### The exercise
Return verbatim the part of the data that opens with its first line and closes with the line containing "2L0 21V122L14 145H0V182L42", including both of those lines.

### Material supplied
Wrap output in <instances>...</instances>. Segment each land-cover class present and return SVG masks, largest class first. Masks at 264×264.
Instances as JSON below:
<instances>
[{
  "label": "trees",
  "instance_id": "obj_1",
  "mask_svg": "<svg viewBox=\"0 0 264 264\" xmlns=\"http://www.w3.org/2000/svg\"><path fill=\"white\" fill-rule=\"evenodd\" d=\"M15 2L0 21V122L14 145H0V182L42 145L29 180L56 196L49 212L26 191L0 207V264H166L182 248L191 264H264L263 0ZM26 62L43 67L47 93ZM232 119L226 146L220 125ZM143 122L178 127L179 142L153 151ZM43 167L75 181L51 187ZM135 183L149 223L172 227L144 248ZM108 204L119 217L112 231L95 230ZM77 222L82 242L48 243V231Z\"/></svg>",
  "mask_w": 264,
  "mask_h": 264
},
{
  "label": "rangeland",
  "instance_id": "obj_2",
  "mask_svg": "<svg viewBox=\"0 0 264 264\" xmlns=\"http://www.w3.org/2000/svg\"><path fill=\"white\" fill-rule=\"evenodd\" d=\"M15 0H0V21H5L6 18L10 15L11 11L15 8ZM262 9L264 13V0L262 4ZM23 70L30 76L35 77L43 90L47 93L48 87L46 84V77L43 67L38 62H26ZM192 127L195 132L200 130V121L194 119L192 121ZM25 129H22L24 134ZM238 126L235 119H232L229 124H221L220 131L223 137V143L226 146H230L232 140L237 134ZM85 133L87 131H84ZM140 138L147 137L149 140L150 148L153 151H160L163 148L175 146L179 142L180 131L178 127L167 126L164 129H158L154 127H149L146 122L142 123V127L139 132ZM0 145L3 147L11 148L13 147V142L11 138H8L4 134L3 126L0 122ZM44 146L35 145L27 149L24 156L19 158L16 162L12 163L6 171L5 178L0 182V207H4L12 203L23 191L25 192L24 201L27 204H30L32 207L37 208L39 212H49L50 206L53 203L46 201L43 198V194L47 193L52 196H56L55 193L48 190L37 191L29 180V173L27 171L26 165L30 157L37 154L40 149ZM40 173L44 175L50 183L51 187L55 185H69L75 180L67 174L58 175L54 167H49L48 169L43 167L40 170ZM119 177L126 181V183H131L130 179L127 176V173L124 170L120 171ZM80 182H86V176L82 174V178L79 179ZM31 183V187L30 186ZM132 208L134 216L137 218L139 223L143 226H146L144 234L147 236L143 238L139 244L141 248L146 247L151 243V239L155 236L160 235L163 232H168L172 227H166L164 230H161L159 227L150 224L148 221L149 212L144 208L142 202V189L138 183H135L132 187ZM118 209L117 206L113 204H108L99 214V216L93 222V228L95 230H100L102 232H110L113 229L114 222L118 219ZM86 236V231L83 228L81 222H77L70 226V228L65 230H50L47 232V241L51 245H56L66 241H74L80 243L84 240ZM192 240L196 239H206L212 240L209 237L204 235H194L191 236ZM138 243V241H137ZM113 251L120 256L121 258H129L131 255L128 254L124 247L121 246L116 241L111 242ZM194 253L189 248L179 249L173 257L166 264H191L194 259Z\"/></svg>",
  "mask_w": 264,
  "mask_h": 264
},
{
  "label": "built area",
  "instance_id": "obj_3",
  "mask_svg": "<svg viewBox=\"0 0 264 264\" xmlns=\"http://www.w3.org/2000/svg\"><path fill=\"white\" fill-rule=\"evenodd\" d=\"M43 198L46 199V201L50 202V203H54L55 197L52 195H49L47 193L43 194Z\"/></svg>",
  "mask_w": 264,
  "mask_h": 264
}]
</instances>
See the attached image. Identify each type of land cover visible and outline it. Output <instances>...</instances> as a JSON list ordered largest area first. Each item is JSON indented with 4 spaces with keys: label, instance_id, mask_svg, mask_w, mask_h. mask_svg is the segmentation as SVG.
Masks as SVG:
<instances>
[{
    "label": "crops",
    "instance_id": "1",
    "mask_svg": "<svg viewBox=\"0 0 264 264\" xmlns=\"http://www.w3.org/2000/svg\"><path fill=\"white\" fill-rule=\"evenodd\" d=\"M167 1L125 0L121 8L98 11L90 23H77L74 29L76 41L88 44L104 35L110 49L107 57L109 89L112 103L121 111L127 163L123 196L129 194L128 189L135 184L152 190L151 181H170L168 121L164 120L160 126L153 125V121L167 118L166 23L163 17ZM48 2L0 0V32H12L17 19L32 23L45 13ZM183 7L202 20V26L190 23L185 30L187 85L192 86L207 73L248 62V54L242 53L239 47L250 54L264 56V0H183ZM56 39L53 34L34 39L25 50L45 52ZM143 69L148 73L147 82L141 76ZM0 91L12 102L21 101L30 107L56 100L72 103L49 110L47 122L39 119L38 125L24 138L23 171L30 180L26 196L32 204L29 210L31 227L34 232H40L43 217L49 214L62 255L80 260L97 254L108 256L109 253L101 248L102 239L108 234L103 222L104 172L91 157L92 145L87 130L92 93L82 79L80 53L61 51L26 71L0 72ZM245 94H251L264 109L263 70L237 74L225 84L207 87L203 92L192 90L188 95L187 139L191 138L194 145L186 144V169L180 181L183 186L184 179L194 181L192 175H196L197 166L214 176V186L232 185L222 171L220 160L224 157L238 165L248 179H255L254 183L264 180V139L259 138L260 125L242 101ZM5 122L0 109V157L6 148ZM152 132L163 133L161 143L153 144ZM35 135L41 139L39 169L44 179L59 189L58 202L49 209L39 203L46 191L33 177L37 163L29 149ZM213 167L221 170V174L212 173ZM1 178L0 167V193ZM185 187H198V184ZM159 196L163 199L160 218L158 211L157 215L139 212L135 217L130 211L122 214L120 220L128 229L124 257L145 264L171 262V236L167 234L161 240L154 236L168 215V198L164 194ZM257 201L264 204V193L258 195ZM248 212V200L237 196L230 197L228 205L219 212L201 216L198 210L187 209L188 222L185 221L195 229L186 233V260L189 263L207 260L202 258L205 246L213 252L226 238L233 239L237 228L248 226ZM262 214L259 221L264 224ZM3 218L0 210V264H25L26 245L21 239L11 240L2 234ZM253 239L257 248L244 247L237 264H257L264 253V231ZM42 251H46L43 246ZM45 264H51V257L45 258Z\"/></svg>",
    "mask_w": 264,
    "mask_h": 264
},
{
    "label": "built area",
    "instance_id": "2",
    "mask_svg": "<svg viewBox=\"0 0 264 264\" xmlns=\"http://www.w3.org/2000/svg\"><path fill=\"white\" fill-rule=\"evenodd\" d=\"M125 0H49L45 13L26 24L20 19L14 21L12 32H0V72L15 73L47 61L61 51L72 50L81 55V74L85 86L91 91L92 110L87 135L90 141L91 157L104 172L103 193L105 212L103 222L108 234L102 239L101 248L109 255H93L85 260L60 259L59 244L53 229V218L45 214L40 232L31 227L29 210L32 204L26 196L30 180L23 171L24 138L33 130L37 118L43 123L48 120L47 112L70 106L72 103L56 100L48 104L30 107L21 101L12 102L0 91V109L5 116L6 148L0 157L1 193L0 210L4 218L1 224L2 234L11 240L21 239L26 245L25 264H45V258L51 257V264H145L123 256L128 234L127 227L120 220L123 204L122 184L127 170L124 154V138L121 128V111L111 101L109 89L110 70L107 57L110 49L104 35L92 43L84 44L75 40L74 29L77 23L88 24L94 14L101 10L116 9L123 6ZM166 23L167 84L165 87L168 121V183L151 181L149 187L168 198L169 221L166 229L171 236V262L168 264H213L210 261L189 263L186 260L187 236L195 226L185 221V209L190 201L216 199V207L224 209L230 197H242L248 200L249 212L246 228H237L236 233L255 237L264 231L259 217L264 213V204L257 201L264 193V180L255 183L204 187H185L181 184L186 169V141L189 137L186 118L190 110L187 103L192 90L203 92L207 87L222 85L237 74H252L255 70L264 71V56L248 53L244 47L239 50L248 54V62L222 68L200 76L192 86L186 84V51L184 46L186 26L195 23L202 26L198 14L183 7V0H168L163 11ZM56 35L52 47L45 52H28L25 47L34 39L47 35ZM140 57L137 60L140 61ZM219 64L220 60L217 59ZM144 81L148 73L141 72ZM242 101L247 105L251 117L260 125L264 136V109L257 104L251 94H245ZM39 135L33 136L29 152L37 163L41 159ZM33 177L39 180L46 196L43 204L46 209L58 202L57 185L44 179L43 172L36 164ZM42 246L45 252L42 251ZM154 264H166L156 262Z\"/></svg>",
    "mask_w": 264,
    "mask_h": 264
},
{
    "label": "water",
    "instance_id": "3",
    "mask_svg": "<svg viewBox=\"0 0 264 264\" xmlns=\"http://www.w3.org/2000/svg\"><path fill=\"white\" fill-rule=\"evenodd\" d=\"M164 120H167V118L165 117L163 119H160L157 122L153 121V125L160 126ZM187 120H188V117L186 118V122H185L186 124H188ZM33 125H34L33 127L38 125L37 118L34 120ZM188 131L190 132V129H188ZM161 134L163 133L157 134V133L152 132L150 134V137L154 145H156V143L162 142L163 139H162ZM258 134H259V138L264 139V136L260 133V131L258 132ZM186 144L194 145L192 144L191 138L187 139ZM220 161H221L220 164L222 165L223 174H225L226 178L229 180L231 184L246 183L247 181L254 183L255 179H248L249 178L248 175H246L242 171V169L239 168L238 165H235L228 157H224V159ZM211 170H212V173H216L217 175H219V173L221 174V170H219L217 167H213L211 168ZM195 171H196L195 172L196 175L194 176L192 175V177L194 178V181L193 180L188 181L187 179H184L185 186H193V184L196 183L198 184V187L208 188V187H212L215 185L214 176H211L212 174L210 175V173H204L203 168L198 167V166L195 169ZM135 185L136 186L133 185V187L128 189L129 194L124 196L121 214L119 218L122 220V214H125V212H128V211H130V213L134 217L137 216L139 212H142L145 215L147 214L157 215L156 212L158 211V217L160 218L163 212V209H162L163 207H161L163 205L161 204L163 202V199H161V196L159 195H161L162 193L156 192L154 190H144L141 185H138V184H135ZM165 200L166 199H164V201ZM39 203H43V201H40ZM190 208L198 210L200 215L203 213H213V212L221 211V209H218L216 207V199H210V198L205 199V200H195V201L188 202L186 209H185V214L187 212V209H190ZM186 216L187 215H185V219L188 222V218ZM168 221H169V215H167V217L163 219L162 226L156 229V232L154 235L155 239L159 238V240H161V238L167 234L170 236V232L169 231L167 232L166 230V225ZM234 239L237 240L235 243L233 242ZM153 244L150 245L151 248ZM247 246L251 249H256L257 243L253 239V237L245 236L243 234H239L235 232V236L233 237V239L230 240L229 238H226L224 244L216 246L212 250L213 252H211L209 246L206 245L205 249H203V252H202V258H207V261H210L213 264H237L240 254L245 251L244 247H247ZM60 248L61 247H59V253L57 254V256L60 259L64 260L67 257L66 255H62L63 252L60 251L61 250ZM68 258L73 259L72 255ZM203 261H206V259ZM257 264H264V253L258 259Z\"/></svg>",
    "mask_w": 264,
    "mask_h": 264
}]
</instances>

### Result for this task
Wrap output in <instances>...</instances>. Segment each land-cover class present and return SVG masks, largest class first. Masks at 264×264.
Instances as JSON below:
<instances>
[{
  "label": "trees",
  "instance_id": "obj_1",
  "mask_svg": "<svg viewBox=\"0 0 264 264\" xmlns=\"http://www.w3.org/2000/svg\"><path fill=\"white\" fill-rule=\"evenodd\" d=\"M15 2L0 21V122L14 145H0V182L42 145L29 180L56 196L49 212L26 191L0 207V264H166L182 248L191 264H264L263 0ZM26 62L43 67L47 93ZM232 119L226 146L220 125ZM143 122L178 127L179 142L153 151ZM43 167L75 181L51 187ZM135 183L149 223L172 227L144 248ZM108 204L119 217L112 231L95 230ZM77 222L82 242L48 243V231Z\"/></svg>",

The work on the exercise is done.